Когда наконец ему удалось заставить себя начать мыться, постучал портье и спросил, можно ли подавать ужин.
– Еще минут десять, – крикнул через дверь Рудаки, и действительно, не позднее, чем через минут пятнадцать вошел в свой номер.
Ужин уже ждал его на низком столике возле кровати. Правда, надо было надеяться, что не весь ужин – на столике пока была только «мезза» – традиционный арабский набор закусок к араку. Присутствовал и сам арак в высоком стакане – рядом стоял второй стакан с водой, чтобы разбавлять арак.

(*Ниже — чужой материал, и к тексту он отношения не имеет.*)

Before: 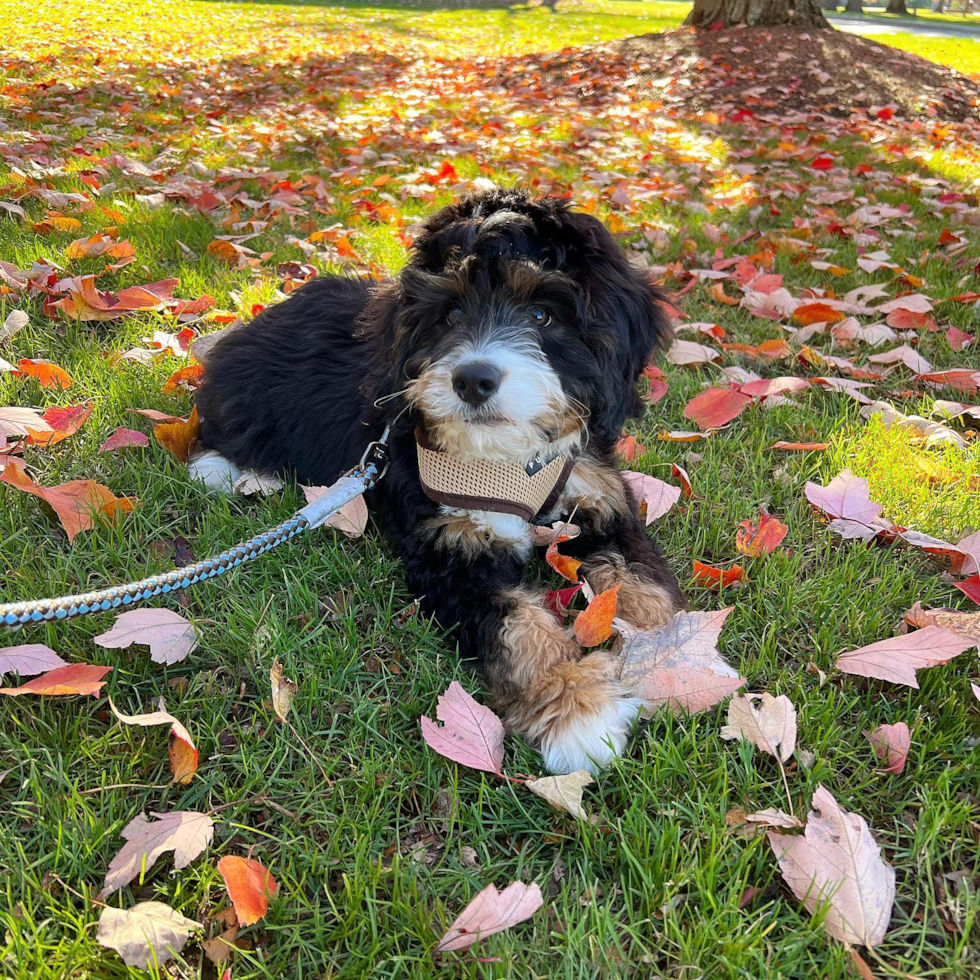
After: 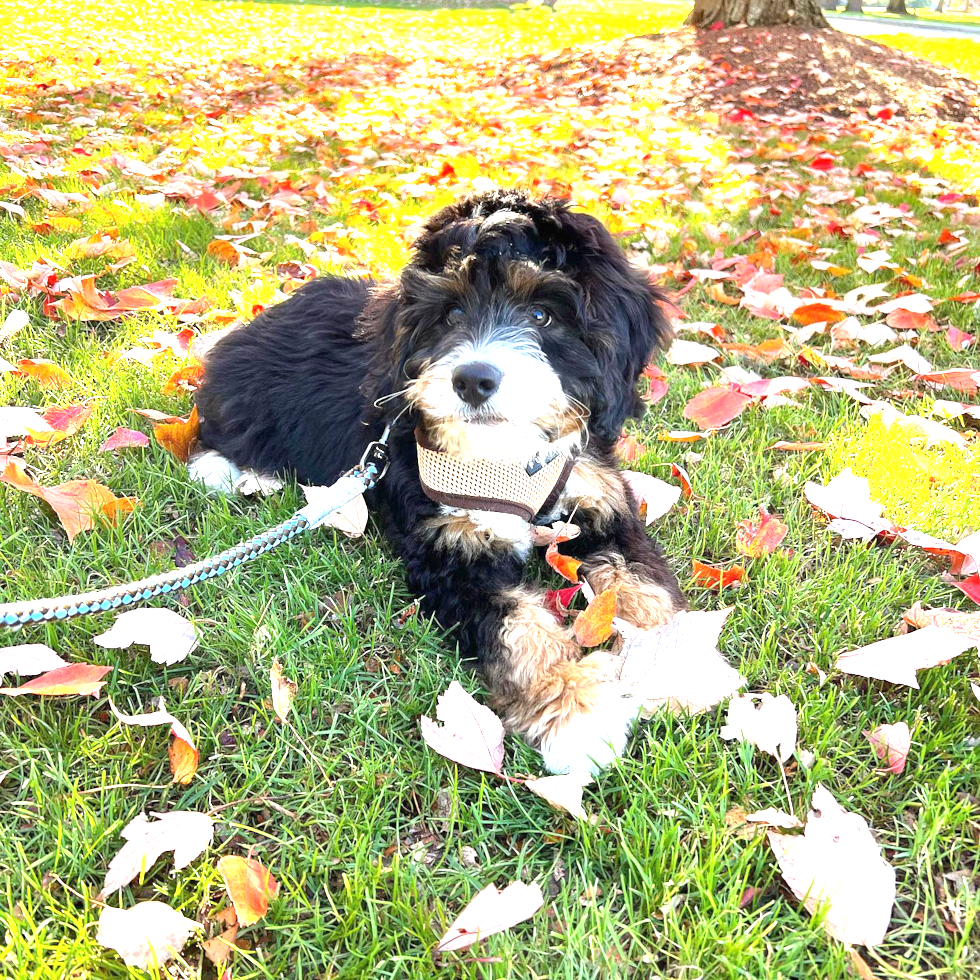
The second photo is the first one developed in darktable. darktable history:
tone equalizer: edges refinement/feathering 500, mask exposure compensation -1.57 EV, preserve details no
exposure: black level correction 0, exposure 1.675 EV, compensate highlight preservation false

Рудаки арак любил – пристрастился к этому напитку еще в первые свои командировки на арабский Восток. Ему нравился и мягкий вкус этой водки, и запах аниса, будивший детские воспоминания об успокоительных «каплях датского короля», которые пили престарелые родственники, – воспоминания, скорее всего, ложные, так как его престарелые родственники были по преимуществу военными врачами, людьми суровыми и в успокоительных каплях не нуждавшимися; этот запах неизменно пробуждал в памяти и навязчивую песенку из какого-то кинофильма: «"Капли датского короля" пейте, кавалеры!».